* _ABOUT THIS EXERCISE_: From the first line onward, reproduce the records exactly; the final line to include is the one holding "Measuring Economic Impact".

(Transcribed page contents)
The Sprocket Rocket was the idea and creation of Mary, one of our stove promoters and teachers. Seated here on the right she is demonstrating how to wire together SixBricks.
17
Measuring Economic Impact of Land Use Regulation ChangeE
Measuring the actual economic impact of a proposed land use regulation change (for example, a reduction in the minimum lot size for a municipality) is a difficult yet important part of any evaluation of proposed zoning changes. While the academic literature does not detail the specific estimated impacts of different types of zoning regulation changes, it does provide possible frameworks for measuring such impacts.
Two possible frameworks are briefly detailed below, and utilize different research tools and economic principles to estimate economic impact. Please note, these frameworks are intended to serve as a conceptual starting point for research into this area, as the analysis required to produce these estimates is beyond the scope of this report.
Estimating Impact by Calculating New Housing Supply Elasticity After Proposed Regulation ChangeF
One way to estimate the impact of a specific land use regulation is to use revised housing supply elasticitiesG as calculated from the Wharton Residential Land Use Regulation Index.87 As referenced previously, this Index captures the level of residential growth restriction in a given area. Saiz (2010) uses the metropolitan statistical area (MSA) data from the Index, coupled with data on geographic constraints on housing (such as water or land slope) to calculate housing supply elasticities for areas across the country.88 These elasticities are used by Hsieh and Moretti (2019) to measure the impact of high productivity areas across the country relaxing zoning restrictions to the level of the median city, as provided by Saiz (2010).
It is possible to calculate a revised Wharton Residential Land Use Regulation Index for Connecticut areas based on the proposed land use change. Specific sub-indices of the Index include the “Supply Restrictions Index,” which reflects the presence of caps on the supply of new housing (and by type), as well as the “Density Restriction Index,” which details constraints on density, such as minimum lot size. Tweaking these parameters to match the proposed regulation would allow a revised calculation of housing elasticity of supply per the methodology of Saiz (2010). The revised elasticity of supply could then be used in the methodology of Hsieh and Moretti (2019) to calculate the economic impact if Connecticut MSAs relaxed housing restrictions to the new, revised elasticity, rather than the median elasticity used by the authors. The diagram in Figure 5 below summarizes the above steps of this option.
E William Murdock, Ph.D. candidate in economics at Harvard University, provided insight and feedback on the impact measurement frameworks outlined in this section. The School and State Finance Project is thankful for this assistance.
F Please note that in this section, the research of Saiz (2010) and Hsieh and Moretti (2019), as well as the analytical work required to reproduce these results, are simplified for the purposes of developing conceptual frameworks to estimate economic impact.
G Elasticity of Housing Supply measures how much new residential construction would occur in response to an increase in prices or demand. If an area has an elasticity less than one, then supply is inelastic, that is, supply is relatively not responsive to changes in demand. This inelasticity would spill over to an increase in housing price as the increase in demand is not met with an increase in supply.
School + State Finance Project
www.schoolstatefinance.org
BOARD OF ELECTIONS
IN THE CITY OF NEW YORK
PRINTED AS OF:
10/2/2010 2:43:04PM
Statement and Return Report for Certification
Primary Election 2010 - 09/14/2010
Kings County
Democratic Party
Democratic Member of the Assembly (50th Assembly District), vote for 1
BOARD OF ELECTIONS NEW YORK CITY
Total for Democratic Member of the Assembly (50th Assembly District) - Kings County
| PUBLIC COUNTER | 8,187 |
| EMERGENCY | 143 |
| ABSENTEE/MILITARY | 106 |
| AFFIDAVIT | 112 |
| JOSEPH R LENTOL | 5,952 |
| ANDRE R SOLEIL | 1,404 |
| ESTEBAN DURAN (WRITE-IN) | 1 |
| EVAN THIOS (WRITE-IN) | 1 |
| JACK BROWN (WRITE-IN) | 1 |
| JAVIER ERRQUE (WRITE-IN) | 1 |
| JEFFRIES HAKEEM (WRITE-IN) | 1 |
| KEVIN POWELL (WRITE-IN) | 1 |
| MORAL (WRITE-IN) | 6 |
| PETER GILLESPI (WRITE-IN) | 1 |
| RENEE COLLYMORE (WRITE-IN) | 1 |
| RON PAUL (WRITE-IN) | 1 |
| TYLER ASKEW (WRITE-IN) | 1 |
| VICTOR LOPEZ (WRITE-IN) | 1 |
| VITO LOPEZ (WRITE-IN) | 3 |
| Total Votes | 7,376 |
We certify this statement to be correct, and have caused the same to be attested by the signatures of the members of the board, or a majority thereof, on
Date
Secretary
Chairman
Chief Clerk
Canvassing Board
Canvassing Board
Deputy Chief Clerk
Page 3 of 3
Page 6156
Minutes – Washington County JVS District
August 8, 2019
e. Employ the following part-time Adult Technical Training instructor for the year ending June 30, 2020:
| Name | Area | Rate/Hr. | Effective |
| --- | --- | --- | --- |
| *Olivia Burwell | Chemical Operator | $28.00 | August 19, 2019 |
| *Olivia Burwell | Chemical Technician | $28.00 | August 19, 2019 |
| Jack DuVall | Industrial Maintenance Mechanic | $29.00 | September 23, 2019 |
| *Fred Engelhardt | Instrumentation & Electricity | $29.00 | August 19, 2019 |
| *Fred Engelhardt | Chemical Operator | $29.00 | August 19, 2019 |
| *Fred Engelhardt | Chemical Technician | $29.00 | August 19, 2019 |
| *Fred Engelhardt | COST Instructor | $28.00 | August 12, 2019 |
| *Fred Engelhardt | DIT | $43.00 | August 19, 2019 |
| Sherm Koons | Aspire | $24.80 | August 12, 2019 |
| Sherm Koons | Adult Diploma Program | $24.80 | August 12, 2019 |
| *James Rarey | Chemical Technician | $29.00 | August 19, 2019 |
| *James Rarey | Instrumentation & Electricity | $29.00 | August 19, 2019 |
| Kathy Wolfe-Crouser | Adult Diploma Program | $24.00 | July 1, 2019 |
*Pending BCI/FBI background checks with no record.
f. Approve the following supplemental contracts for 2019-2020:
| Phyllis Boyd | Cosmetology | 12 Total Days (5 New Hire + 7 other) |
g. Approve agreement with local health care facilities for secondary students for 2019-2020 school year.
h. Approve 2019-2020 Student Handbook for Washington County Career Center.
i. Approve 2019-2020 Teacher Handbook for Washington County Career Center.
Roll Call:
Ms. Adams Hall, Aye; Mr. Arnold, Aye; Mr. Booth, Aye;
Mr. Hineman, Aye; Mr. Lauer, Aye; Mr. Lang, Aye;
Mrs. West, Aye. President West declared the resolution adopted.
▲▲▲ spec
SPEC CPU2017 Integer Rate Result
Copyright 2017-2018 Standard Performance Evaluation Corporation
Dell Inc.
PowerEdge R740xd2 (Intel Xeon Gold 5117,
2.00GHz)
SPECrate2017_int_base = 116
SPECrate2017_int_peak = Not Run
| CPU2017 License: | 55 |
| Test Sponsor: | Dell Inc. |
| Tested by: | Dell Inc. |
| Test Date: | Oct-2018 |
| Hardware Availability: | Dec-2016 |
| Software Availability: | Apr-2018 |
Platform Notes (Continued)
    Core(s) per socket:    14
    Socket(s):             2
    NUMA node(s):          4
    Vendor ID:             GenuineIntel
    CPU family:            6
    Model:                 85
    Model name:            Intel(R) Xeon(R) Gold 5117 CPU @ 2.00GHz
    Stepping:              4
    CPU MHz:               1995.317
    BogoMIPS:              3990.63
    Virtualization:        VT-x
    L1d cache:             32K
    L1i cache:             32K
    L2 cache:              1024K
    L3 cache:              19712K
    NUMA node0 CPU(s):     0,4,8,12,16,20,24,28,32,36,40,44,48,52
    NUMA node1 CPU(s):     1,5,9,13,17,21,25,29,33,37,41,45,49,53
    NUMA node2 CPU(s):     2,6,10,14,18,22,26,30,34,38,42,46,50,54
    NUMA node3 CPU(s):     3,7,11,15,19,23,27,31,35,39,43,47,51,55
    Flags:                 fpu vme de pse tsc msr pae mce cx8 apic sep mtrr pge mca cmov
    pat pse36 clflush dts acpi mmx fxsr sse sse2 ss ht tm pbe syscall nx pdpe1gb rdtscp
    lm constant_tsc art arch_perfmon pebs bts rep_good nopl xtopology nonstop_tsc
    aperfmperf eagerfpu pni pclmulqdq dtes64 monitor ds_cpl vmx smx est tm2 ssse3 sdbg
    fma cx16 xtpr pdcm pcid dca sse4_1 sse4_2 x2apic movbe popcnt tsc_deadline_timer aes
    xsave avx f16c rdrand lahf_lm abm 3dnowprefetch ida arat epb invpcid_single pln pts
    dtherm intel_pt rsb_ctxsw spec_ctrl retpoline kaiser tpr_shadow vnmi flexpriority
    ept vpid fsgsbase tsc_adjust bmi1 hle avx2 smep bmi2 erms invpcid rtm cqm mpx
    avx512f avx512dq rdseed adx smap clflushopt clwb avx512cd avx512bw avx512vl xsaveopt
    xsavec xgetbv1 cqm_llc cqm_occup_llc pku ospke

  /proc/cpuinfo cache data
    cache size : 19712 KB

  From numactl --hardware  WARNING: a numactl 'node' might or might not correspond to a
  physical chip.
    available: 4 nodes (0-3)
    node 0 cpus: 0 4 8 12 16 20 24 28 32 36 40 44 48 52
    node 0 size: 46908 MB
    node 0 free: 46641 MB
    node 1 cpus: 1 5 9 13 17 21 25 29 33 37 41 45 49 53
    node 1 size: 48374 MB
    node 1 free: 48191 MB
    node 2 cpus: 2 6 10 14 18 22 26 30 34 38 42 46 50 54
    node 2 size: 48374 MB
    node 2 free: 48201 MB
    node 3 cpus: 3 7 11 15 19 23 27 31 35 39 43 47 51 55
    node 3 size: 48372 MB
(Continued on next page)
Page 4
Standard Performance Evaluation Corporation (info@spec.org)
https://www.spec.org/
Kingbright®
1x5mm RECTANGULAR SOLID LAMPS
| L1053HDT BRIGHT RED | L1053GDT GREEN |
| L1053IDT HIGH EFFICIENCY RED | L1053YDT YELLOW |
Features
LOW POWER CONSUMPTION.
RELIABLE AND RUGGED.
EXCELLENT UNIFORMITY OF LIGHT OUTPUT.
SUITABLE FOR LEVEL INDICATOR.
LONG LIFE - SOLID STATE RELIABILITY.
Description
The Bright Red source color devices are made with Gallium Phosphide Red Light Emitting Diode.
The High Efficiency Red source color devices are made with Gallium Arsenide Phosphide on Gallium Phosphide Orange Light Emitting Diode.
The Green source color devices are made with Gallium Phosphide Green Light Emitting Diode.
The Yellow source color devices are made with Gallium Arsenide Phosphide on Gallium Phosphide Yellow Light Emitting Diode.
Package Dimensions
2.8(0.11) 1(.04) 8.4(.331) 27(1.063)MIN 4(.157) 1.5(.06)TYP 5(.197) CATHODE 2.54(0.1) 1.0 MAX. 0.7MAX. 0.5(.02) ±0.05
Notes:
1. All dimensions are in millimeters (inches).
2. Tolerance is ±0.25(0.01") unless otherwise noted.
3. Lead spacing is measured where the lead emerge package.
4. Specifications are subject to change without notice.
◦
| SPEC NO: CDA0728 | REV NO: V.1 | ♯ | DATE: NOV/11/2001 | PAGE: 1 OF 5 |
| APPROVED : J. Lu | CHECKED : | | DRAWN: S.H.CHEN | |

* _COMPLETED EXERCISE_:
The Sprocket Rocket was the idea and creation of Mary, one of our stove promoters and teachers. Seated here on the right she is demonstrating how to wire together SixBricks.
17
Measuring Economic Impact of Land Use Regulation ChangeE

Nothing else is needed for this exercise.